The Henry Moore Foundation has reopened Sheep Field Barn at Perry Green after a £5m redevelopment, turning a former farm structure into a combined exhibition venue and education complex. For a site often treated as a monument to a single canonical sculptor, the reopening marks a deliberate shift in emphasis: from static legacy display toward active public learning, studio practice, and historically grounded interpretation.
The project sits within Henry Moore Studios & Gardens, where the artist lived and worked for four decades after moving from London during the Blitz. Moore’s relationship to Perry Green has always been central to his mythology, but the new galleries are trying to widen that frame. The stated curatorial focus is not only Moore’s finished bronzes, but his processes, research habits, and role as teacher and advocate for sculpture as a civic art form.
Architecturally, the barn has already lived multiple lives. Originally a steel-frame agricultural building, it was first adapted in the late 1990s, and has now been substantially reworked by DSDHA. The reopening includes a permanent interpretive display and temporary galleries, beginning with a focused presentation of Moore’s Shelter Drawings. That opening choice is strategic. The drawings, produced after witnessing Londoners sheltering underground during wartime bombing, connect Moore’s formal language to social crisis rather than to postwar monumentality alone.

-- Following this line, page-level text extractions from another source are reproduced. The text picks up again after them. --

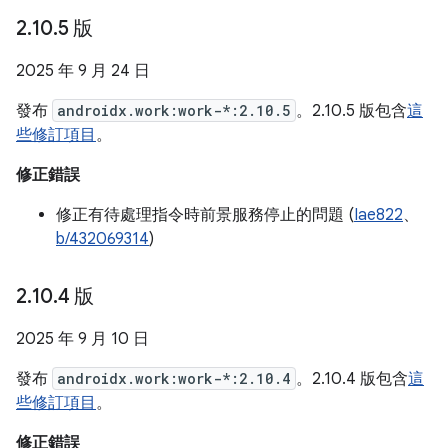
2
.
10
.
5 版
2025 年 9 月 24 日
發布
androidx.work:work-*:2.10.5
。2.10.5 版包含
這
些修訂項目
。
修正錯誤
修正有待處理指令時前景服務停止的問題 (
Iae822
、
b/432069314
)
2
.
10
.
4 版
2025 年 9 月 10 日
發布
androidx.work:work-*:2.10.4
。2.10.4 版包含
這
些修訂項目
。
修正錯誤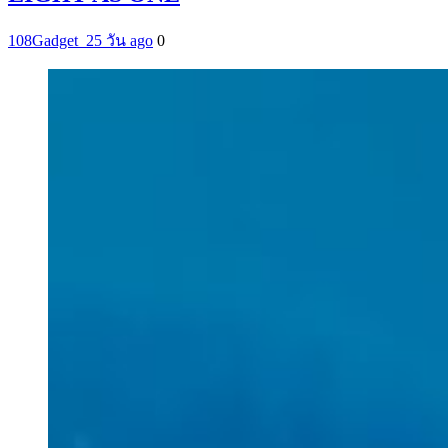
108Gadget_2
5 วัน ago
0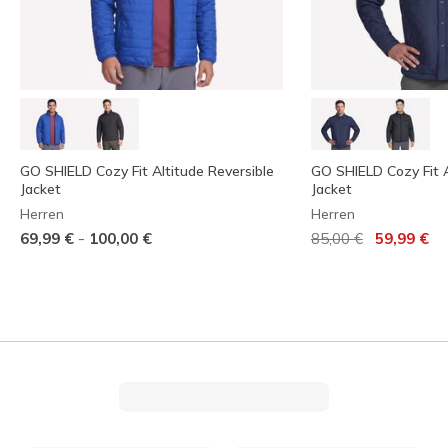
GO SHIELD Cozy Fit Altitude Reversible
GO SHIELD Cozy Fit 
Jacket
Jacket
Herren
Herren
Reduziert von
auf
-
69,99 €
100,00 €
85,00 €
59,99 €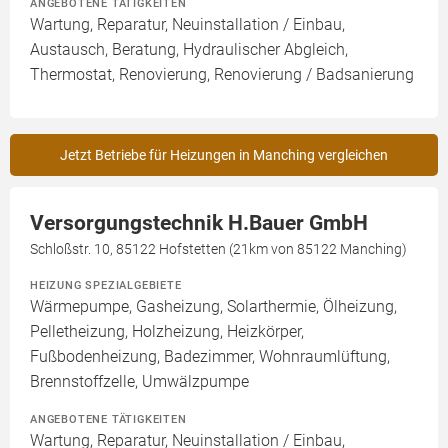
ANGEBOTENE TÄTIGKEITEN
Wartung, Reparatur, Neuinstallation / Einbau,
Austausch, Beratung, Hydraulischer Abgleich,
Thermostat, Renovierung, Renovierung / Badsanierung
Jetzt Betriebe für Heizungen in Manching vergleichen
Versorgungstechnik H.Bauer GmbH
Schloßstr. 10, 85122 Hofstetten (21km von 85122 Manching)
HEIZUNG SPEZIALGEBIETE
Wärmepumpe, Gasheizung, Solarthermie, Ölheizung,
Pelletheizung, Holzheizung, Heizkörper,
Fußbodenheizung, Badezimmer, Wohnraumlüftung,
Brennstoffzelle, Umwälzpumpe
ANGEBOTENE TÄTIGKEITEN
Wartung, Reparatur, Neuinstallation / Einbau,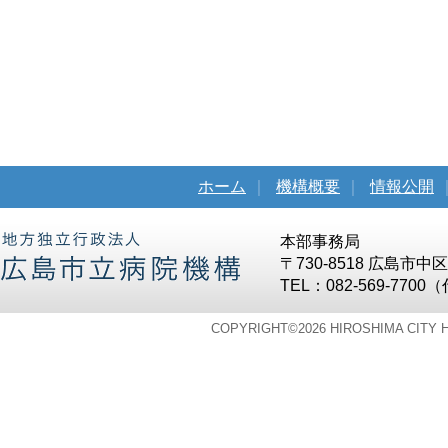
ホーム
｜
機構概要
｜
情報公開
本部事務局
〒730-8518 広島市
TEL：082-569-7700
COPYRIGHT©
2026 HIROSHIMA CITY 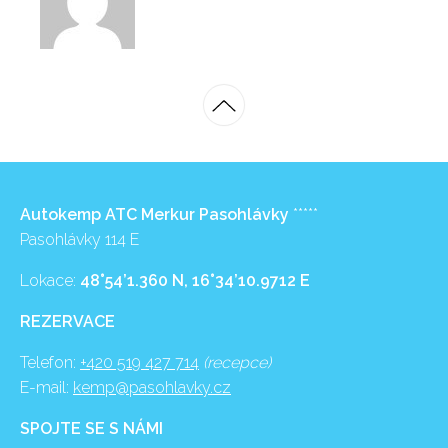
Autokemp ATC Merkur Pasohlávky
*****
Pasohlávky 114 E
Lokace:
48°54’1.360 N, 16°34’10.9712 E
REZERVACE
Telefon:
+420 519 427 714
(recepce)
E-mail:
kemp@pasohlavky.cz
SPOJTE SE S NÁMI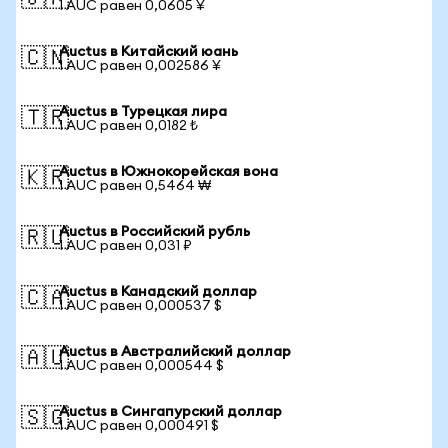
1 AUC равен 0,0605 ¥
Auctus в Китайский юань
🇨🇳
1 AUC равен 0,002586 ¥
Auctus в Турецкая лира
🇹🇷
1 AUC равен 0,0182 ₺
Auctus в Южнокорейская вона
🇰🇷
1 AUC равен 0,5464 ₩
Auctus в Российский рубль
🇷🇺
1 AUC равен 0,031 ₽
Auctus в Канадский доллар
🇨🇦
1 AUC равен 0,000537 $
Auctus в Австралийский доллар
🇦🇺
1 AUC равен 0,000544 $
Auctus в Сингапурский доллар
🇸🇬
1 AUC равен 0,000491 $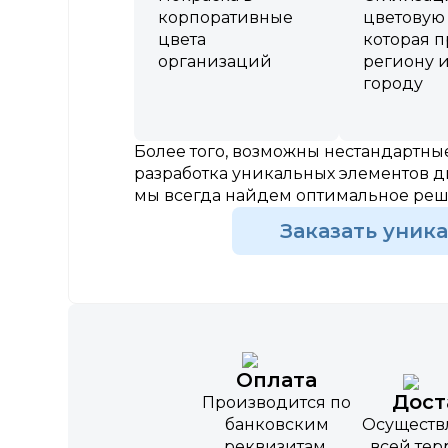
корпоративные
цветовую
цвета
которая 
организаций
региону 
городу
Более того, возможны нестандартн
разработка уникальных элементов д
мы всегда найдем оптимальное ре
Заказать уник
Оплата
Дост
Производится по
банковским
Осуществ
реквизитам,
всей те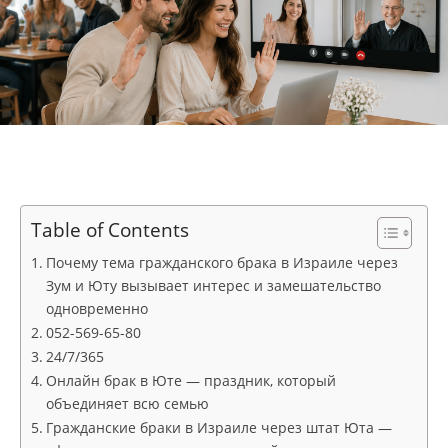
Table of Contents
Почему тема гражданского брака в Израиле через
Зум и Юту вызывает интерес и замешательство
одновременно
052-569-65-80
24/7/365
Онлайн брак в Юте — праздник, который
объединяет всю семью
Гражданские браки в Израиле через штат Юта —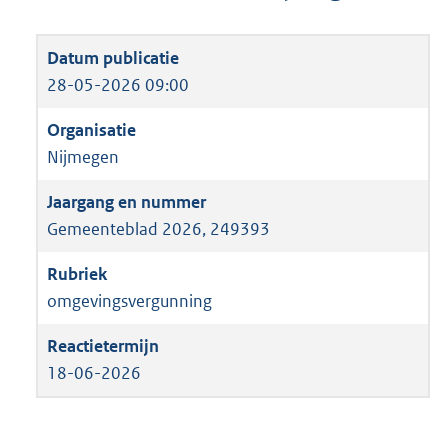
28-05-2026 09:00
Nijmegen
Gemeenteblad 2026, 249393
omgevingsvergunning
18-06-2026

The institutional context matters as much as the architecture. The foundation controls major holdings and archives, and can therefore shape not just what is shown, but how twentieth-century British sculpture is narrated across generations of visitors. By adding purpose-built learning studios and appointing dedicated engagement staff, the organisation is effectively betting that Moore’s long-term relevance depends on direct participation, not reverential distance.
This approach aligns with broader pressures on artist foundations. Across Europe and North America, legacy institutions are being pushed to justify public value beyond stewardship and occasional scholarship. Education, access, and programme utility now sit alongside conservation and collection care as primary performance metrics. In that environment, spaces that support making, school groups, and interdisciplinary programming are not add-ons. They are governance strategy.
The timing also intersects with a wider Moore visibility cycle, including the major outdoor presentation at Kew Gardens. Together, the two initiatives create a dual platform: one emphasising monumental public encounter, the other emphasising studio thought and archival depth. For curators and educators, that pairing offers a more useful model of Moore than the single-image canon of reclining figure plus landscape.
There are still open questions. Can the new educational infrastructure sustain year-round demand beyond launch momentum? Will the temporary exhibition programme maintain intellectual sharpness once the centenary-adjacent visibility cycle cools? And can a foundation-led site keep critical distance while presenting the artist it exists to preserve? Those are the real tests of whether this reopening is structural or cosmetic.
For now, the strongest outcome is methodological. Sheep Field Barn has been repositioned as a working civic interface between archive, object, and public practice. If that model holds, it could become one of the more convincing examples of how artist-house institutions can move from memorial culture into live cultural infrastructure.